A. His products are so few and so expensive. They are more decorative than useful. Even if they are made for use they are expensive and therefore not employed in daily life, thus becoming luxury items. From the very beginning they are made for art collectors, and become disconnected from the life of the people. The only person who benefits is the favored purchaser. The artist-craftsman separates himself from need, and thereby divorces himself from the people around him. Is this not a mortal wound to craftsmanship? Apart from use and the people there is no meaning in either craftsmanship or beauty. If the artist-craftsman continues isolating himself from society, he has a responsibility to admit with humility [out of his own experience] that his position of self-expression is one of insufficiency. And in view of the achievement of the arts of the people, he needs to feel an awakened respect for them and pave the way to the re-expression of that congregate power. At that moment that when the work of the artist-craftsman ceases to be individual and he thus joins the ranks of all men, let him place his work next to the old work that he used to do. And he may see truth for the first time, for his old work will not stand up in service or in beauty.
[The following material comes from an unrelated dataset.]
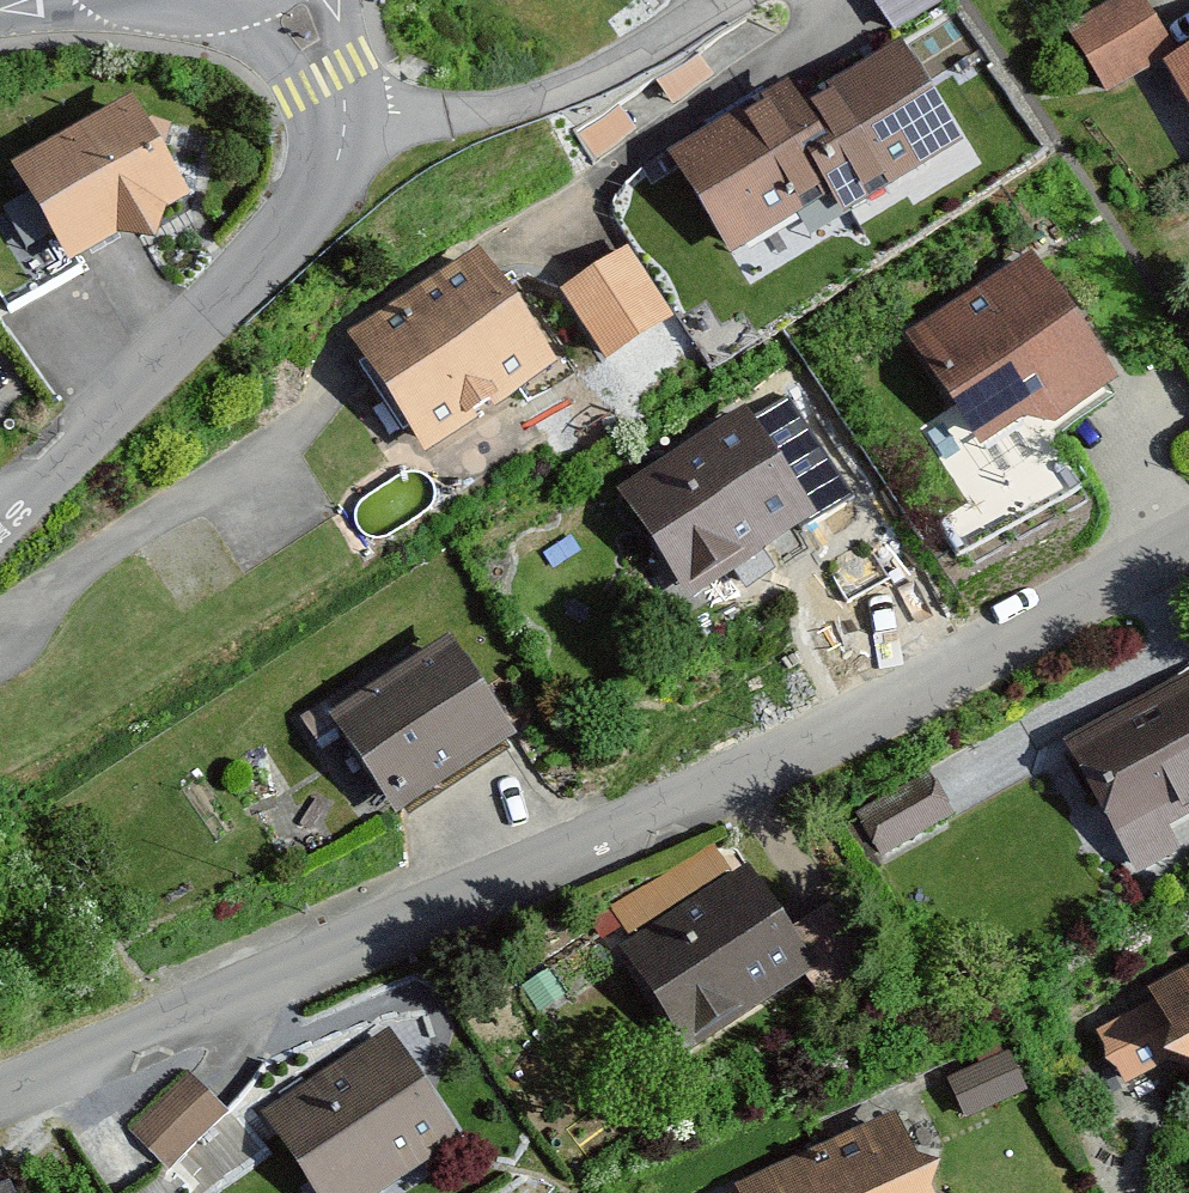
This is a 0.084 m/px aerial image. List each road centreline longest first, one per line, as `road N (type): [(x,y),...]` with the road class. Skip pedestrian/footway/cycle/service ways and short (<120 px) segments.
road 1 (residential): [(0,1097),(754,773),(1188,538)]
road 2 (residential): [(349,148),(0,503)]
road 3 (residential): [(349,148),(558,102),(717,0)]
road 4 (residential): [(287,0),(349,148)]

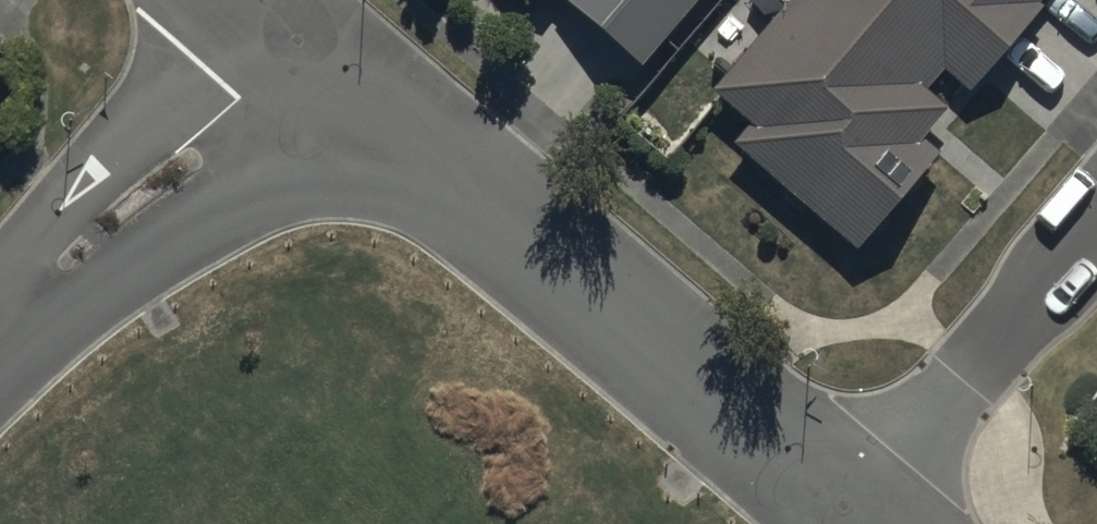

“The Way of Craftsmanship,” The Unknown Craftsman p.203
Yanagi Sōetsu’s The Way of Craftsmanship was first published in 1927 in Japanese, translated by Bernard Leach in 1972. I have another book on the mingei movement on the way to read, and in the google books extracts I read it seems that Yanagi is no more an innocent than George Nakashima; he’s an aristocrat, instrumental (in theory, at least) to the run-up of Japanese imperialism prior to World War II. What interests me lately is the way that what seems to be a wonderful, egalitarian spiritual theory can have the unintended consequences of colonizing the very people it seeks to celebrate; in Yanagi’s case, his appreciation of Korean folk-crafts in many ways justified a supposedly paternal relation in Japan’s domination of Korea.
I really look forward to Kim Brandt’s book. She makes the case (at least in the extracts I read) that Yanagi downplayed William Morris’s impact on his theories because of a supposedly more refined aesthetic sense in the Japanese people— nationalism at its worst. But Morris is in there, in spades. It’s really interesting how the arts and crafts pebble rippled around the world.